-------- TEXT --------
Facilitating a relief assessment in Nairobi
In December 2007, FOCUS assisted in a humanitarian needs assessment in Kenya. The assessment was conducted as a result of the effects of conflict following controversy during the national elections. During the crisis, over 1,000 people died and 300,000 were displaced. A collaborative effort by
Aga Khan University Hospital, Kenya Red Cross Society and the Kenyan Ministry of Health, resulted in the provision of healthcare through an emergency measles vaccination programme.
This extended programme was aimed at the significantly high numbers of children in the central camp at the Jamhuri showground on the outskirts of Nairobi, which housed 6,000 internally displaced persons in total. For a period of about three weeks towards the end of January, Aga Khan Education Services (AKES) sent teachers to a displaced persons camp in Limuru to provide educational and recreational activities for children.
As part of this effort, AKES also donated food, exercise books as well as textbooks during the intervention. In addition, children and staff at AKES schools raised Kshs 1.27 million ($20,000) for donation to the Kenya Red Cross and UNICEF for their ongoing programmes to assist internally displaced persons.
http://www.akdn.org/news/focus/spring2008.htm
Focus Humanitarian Assistance is an international group of agencies established in Europe, North America and South Asia to complement the provision of emergency relief, principally in the developing world. It helps people in need reduce their dependence on humanitarian aid and facilitates their transition to sustainable self-reliant, long-term development. Focus Humanitarian Assistance is affiliated with the Aga Khan Development Network, a group of institutions working to improve opportunities and living conditions, for people of all faiths and origins, in specific regions of the developing world. Underlying the establishment of FOCUS by the Ismaili Muslim community is a history of successful initiatives to assist people struck by natural and man-made disasters in South and Central Asia, and Africa.
--------
» **REQUIRED WORK**:
1. According to the text about the Nairobi relief assessment, how many internally displaced persons did the central camp at the Jamhuri showground house?
2. Copy down the passage of the text about the Nairobi relief assessment from "http://www.akdn.org/news/focus/spring2008.htm" up to and including "Asia, and Africa.".
Rely only on the text about the Nairobi relief assessment for this work.
-------- RECORDS PROVIDED --------
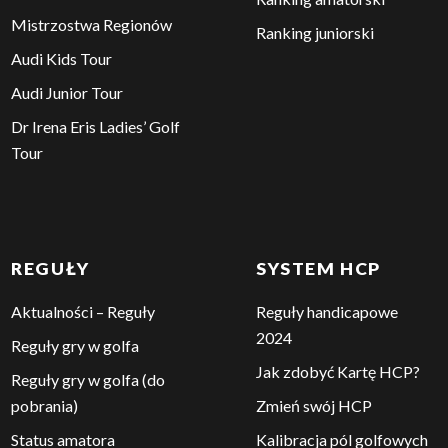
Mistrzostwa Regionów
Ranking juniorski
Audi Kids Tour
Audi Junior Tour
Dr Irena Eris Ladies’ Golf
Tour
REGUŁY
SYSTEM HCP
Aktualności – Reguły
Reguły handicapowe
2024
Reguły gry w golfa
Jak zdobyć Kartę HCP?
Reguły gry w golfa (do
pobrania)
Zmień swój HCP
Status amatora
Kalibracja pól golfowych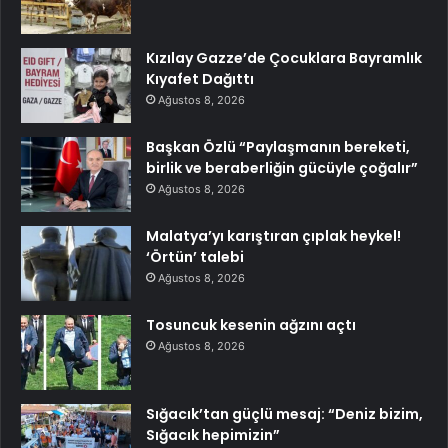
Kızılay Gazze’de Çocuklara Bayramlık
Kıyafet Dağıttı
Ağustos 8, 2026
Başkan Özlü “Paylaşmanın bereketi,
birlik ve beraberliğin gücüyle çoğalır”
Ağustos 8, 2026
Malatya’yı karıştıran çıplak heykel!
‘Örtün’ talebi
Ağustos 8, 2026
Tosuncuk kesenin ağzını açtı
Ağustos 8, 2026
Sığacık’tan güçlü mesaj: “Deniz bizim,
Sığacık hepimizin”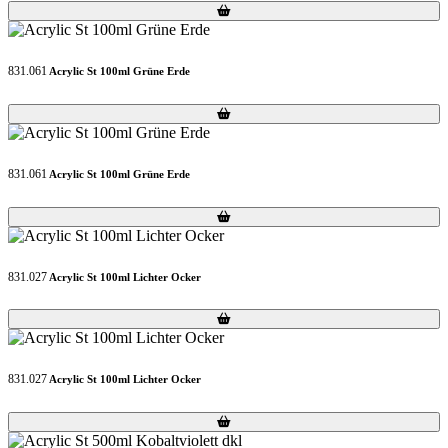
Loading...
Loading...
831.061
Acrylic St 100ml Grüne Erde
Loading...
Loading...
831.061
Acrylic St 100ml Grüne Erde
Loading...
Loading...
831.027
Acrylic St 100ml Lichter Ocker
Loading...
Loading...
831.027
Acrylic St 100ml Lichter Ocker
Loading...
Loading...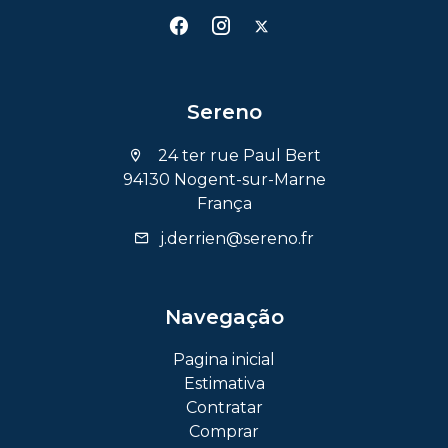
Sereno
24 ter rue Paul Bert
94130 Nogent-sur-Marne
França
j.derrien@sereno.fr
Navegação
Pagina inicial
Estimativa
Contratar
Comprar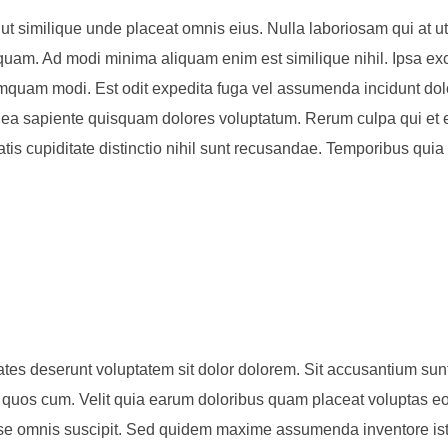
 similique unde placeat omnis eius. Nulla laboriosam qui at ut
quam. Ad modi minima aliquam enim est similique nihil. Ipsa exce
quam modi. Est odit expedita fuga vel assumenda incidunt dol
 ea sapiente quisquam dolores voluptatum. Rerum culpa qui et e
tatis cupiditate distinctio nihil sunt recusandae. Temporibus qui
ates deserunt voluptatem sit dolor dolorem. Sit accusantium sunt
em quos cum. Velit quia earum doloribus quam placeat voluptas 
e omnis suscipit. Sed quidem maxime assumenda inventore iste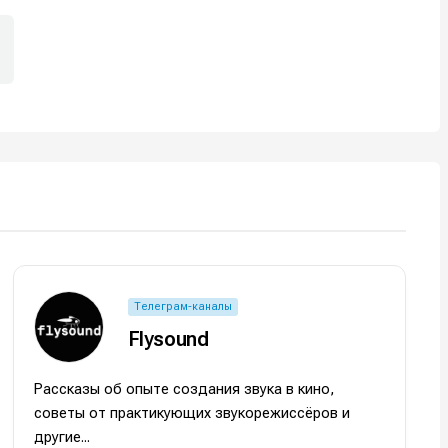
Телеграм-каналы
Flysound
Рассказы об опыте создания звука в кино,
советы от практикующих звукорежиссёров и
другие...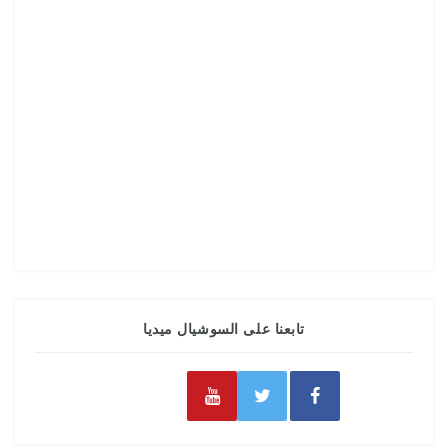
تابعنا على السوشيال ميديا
--------
» **RESPONSES PER TASK**:
1. It housed 6,000 internally displaced persons in total.

2.
http://www.akdn.org/news/focus/spring2008.htm
Focus Humanitarian Assistance is an international group of agencies established in Europe, North America and South Asia to complement the provision of emergency relief, principally in the developing world. It helps people in need reduce their dependence on humanitarian aid and facilitates their transition to sustainable self-reliant, long-term development. Focus Humanitarian Assistance is affiliated with the Aga Khan Development Network, a group of institutions working to improve opportunities and living conditions, for people of all faiths and origins, in specific regions of the developing world. Underlying the establishment of FOCUS by the Ismaili Muslim community is a history of successful initiatives to assist people struck by natural and man-made disasters in South and Central Asia, and Africa.